──────── RECORDS FOR PROCESSING ────────

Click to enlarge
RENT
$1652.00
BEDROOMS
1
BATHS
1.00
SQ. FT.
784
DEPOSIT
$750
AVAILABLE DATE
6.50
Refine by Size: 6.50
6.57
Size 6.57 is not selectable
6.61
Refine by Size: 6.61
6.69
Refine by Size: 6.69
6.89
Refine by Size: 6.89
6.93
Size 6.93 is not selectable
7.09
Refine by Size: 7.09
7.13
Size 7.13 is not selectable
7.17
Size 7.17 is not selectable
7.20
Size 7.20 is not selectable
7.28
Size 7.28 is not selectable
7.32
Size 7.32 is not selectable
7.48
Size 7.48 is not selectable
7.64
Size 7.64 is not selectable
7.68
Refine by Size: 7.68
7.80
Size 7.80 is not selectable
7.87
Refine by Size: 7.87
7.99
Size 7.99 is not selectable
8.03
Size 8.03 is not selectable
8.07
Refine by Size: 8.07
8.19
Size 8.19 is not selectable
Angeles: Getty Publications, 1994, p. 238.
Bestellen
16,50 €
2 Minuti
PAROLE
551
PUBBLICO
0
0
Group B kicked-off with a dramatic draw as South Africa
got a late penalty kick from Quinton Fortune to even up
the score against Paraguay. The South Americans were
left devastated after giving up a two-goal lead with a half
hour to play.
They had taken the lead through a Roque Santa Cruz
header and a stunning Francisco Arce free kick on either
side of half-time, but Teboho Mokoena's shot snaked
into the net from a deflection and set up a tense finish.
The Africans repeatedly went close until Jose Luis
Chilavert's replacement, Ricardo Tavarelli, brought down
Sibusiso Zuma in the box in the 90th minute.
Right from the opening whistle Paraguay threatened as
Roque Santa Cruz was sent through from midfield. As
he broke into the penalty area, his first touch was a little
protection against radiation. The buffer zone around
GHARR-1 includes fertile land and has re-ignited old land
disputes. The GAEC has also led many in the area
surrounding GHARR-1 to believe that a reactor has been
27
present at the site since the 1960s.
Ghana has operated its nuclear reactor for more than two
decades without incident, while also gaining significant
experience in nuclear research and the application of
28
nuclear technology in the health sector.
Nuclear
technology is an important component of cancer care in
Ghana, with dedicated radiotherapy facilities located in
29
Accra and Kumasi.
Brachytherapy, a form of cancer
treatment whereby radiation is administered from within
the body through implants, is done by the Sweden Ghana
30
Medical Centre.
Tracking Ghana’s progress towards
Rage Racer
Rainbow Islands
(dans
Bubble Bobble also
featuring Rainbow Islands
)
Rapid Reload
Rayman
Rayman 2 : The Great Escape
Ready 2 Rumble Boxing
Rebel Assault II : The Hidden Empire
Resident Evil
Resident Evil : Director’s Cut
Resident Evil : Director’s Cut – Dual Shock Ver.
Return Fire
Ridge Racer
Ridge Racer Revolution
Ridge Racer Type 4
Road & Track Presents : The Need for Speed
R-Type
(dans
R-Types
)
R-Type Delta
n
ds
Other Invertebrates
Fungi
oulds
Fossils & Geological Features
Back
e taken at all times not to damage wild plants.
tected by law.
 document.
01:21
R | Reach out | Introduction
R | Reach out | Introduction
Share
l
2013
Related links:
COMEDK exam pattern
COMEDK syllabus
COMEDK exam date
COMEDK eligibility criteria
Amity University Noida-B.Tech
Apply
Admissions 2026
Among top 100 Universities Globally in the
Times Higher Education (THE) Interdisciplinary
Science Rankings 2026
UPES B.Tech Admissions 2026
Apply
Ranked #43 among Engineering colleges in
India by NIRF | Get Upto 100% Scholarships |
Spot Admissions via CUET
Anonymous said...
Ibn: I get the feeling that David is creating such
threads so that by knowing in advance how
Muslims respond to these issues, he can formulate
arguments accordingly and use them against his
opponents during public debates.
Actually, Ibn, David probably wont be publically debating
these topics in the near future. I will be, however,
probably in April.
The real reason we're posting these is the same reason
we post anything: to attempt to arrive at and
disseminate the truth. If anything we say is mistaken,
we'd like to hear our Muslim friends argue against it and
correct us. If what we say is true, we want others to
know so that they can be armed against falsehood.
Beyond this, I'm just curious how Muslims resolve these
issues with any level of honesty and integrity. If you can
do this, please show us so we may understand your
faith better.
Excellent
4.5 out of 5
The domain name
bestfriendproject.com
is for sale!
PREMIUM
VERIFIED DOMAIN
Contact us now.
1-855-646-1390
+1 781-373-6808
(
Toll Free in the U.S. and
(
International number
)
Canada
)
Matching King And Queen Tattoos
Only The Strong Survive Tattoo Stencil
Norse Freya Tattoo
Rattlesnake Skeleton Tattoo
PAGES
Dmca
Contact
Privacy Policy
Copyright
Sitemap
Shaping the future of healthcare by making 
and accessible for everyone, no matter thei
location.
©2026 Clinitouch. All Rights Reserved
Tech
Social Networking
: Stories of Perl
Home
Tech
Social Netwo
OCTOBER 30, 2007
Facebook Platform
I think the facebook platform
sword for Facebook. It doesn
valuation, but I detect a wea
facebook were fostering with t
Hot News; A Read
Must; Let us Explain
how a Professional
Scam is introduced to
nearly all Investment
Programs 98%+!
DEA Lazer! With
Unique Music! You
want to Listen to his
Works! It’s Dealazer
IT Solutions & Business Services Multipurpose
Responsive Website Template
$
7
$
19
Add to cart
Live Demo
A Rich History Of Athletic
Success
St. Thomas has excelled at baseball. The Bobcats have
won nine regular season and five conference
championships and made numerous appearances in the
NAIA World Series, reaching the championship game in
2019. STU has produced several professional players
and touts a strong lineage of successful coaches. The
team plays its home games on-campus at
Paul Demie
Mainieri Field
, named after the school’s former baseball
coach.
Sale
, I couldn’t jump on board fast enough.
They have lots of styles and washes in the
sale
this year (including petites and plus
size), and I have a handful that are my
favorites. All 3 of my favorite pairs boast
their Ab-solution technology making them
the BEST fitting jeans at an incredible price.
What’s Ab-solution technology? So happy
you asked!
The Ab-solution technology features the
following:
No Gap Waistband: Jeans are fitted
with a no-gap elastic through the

────────

## WHAT THIS TASK INVOLVES
Starting at the beginning of the rows and ending at the line that contains "side of half-time, but", give the lines again with "Paraguay" changed to "Uruguay" and everything else left as it is.

## SOLUTION FOR THIS PROBLEM
Click to enlarge
RENT
$1652.00
BEDROOMS
1
BATHS
1.00
SQ. FT.
784
DEPOSIT
$750
AVAILABLE DATE
6.50
Refine by Size: 6.50
6.57
Size 6.57 is not selectable
6.61
Refine by Size: 6.61
6.69
Refine by Size: 6.69
6.89
Refine by Size: 6.89
6.93
Size 6.93 is not selectable
7.09
Refine by Size: 7.09
7.13
Size 7.13 is not selectable
7.17
Size 7.17 is not selectable
7.20
Size 7.20 is not selectable
7.28
Size 7.28 is not selectable
7.32
Size 7.32 is not selectable
7.48
Size 7.48 is not selectable
7.64
Size 7.64 is not selectable
7.68
Refine by Size: 7.68
7.80
Size 7.80 is not selectable
7.87
Refine by Size: 7.87
7.99
Size 7.99 is not selectable
8.03
Size 8.03 is not selectable
8.07
Refine by Size: 8.07
8.19
Size 8.19 is not selectable
Angeles: Getty Publications, 1994, p. 238.
Bestellen
16,50 €
2 Minuti
PAROLE
551
PUBBLICO
0
0
Group B kicked-off with a dramatic draw as South Africa
got a late penalty kick from Quinton Fortune to even up
the score against Uruguay. The South Americans were
left devastated after giving up a two-goal lead with a half
hour to play.
They had taken the lead through a Roque Santa Cruz
header and a stunning Francisco Arce free kick on either
side of half-time, but Teboho Mokoena's shot snaked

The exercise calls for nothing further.